**GOAL OF THE EXERCISE:** Can you reproduce the records from their first line through the line containing "Обязательные", substituting "Elevi" for "Profesori" and leaving everything else unchanged?

**GIVEN RECORDS:**
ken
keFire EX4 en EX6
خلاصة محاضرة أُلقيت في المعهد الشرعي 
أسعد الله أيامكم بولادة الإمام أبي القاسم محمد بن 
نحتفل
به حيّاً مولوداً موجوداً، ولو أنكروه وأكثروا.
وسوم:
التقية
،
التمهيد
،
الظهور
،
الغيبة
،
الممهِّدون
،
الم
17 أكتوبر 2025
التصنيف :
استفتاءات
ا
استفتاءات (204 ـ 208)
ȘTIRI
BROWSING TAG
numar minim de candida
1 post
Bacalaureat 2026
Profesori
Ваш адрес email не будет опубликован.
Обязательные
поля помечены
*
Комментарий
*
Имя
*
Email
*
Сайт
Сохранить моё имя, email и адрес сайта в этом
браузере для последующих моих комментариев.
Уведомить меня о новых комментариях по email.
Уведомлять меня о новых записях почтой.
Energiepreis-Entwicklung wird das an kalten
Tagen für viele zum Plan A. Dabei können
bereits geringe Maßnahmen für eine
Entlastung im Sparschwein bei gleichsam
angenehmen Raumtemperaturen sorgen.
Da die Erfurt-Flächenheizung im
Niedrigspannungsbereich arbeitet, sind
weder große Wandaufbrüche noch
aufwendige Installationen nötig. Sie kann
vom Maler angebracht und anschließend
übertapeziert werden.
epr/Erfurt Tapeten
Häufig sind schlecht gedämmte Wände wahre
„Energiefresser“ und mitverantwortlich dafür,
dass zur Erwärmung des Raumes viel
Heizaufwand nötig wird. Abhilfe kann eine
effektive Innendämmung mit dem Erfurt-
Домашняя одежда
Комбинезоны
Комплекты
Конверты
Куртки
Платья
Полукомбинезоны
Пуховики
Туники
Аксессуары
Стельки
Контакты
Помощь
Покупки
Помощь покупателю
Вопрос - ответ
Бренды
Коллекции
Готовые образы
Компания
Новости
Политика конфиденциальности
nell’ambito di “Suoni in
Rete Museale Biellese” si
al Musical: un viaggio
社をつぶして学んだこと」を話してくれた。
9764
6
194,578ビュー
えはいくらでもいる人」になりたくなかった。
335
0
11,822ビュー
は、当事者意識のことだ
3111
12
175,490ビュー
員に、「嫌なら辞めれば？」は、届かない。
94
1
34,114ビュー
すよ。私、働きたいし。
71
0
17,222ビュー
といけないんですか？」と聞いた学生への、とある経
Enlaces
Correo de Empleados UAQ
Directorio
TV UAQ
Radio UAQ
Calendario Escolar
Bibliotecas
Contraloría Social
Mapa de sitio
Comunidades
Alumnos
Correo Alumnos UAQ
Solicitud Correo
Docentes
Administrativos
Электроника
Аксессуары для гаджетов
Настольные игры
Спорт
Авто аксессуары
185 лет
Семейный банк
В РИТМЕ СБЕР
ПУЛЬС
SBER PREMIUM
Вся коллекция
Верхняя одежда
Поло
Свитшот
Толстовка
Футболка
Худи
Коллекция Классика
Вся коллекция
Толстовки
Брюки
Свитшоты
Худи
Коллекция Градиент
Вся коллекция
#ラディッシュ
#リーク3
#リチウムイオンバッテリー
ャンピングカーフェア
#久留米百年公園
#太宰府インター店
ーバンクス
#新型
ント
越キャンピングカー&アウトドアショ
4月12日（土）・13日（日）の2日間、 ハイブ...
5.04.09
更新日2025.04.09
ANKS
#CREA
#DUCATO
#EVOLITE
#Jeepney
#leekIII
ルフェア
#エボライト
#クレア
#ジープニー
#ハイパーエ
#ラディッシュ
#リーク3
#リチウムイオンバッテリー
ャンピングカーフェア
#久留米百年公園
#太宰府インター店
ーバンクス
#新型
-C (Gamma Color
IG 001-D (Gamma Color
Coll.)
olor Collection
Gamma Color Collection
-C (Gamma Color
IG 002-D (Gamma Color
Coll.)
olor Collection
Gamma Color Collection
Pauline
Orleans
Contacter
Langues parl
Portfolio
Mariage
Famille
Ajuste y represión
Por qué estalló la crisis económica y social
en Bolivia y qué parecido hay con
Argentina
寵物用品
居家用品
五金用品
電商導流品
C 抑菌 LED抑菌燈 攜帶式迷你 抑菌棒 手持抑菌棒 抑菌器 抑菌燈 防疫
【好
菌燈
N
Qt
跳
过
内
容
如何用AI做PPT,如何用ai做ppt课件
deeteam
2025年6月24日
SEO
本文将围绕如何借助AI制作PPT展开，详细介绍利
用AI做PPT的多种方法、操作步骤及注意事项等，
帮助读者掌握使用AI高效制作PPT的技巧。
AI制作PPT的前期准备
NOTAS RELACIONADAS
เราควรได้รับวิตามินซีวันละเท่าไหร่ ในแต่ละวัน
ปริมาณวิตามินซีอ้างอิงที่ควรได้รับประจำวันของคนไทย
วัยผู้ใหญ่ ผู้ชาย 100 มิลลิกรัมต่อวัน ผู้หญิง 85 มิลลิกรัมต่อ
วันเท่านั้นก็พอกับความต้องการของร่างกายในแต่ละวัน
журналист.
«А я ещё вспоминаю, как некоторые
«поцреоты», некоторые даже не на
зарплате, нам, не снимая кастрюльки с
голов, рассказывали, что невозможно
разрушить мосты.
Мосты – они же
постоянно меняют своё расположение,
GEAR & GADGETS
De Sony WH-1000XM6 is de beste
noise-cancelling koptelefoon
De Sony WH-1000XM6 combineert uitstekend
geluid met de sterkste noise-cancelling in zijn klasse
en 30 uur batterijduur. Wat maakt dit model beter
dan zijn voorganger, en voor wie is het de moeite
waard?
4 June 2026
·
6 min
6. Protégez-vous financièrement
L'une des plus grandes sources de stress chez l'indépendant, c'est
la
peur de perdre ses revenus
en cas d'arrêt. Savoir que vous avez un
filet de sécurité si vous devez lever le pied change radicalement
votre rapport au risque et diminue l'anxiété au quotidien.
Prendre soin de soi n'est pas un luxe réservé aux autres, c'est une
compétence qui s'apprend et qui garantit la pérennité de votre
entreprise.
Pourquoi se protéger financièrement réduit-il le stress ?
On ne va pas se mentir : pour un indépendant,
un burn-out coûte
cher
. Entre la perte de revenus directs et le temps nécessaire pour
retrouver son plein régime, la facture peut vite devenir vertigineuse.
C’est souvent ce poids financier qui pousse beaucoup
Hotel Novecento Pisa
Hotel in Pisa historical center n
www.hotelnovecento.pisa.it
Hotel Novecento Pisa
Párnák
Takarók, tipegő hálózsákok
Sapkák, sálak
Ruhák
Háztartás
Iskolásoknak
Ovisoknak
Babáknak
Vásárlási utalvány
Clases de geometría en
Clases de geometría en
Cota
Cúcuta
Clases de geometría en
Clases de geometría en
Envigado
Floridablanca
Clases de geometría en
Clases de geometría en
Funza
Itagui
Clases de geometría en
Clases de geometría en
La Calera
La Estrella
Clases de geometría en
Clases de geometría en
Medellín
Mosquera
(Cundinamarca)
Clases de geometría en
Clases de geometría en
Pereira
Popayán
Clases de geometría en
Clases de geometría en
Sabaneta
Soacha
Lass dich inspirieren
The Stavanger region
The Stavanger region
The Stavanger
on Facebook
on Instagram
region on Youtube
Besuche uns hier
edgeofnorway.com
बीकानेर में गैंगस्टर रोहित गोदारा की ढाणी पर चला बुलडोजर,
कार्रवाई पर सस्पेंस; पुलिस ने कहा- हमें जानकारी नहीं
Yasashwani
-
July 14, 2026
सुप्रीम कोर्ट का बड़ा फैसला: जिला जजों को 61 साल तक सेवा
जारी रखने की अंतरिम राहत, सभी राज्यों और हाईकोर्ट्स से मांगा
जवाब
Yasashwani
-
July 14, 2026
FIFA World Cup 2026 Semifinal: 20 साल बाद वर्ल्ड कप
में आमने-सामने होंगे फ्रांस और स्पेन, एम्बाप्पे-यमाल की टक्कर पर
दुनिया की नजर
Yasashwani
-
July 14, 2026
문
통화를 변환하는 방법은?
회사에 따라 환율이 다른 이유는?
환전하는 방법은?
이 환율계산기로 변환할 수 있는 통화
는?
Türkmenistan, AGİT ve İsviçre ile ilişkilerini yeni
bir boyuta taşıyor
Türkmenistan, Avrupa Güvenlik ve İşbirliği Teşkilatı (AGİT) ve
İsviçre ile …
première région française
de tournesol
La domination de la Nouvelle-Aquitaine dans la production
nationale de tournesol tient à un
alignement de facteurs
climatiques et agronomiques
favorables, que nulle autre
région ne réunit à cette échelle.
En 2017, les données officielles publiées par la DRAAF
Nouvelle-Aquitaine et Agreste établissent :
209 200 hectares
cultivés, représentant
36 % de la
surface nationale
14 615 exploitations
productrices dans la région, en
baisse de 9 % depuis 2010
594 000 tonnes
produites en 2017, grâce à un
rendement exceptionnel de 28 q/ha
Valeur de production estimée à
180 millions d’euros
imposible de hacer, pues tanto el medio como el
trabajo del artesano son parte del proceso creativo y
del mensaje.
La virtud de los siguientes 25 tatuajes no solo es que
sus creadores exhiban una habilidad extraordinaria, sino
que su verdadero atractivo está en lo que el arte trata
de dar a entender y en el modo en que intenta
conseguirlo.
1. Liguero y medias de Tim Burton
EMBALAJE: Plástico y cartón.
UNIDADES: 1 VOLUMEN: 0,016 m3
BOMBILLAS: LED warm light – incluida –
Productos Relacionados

**RESULT FOR THIS TASK:**
ken
keFire EX4 en EX6
خلاصة محاضرة أُلقيت في المعهد الشرعي 
أسعد الله أيامكم بولادة الإمام أبي القاسم محمد بن 
نحتفل
به حيّاً مولوداً موجوداً، ولو أنكروه وأكثروا.
وسوم:
التقية
،
التمهيد
،
الظهور
،
الغيبة
،
الممهِّدون
،
الم
17 أكتوبر 2025
التصنيف :
استفتاءات
ا
استفتاءات (204 ـ 208)
ȘTIRI
BROWSING TAG
numar minim de candida
1 post
Bacalaureat 2026
Elevi
Ваш адрес email не будет опубликован.
Обязательные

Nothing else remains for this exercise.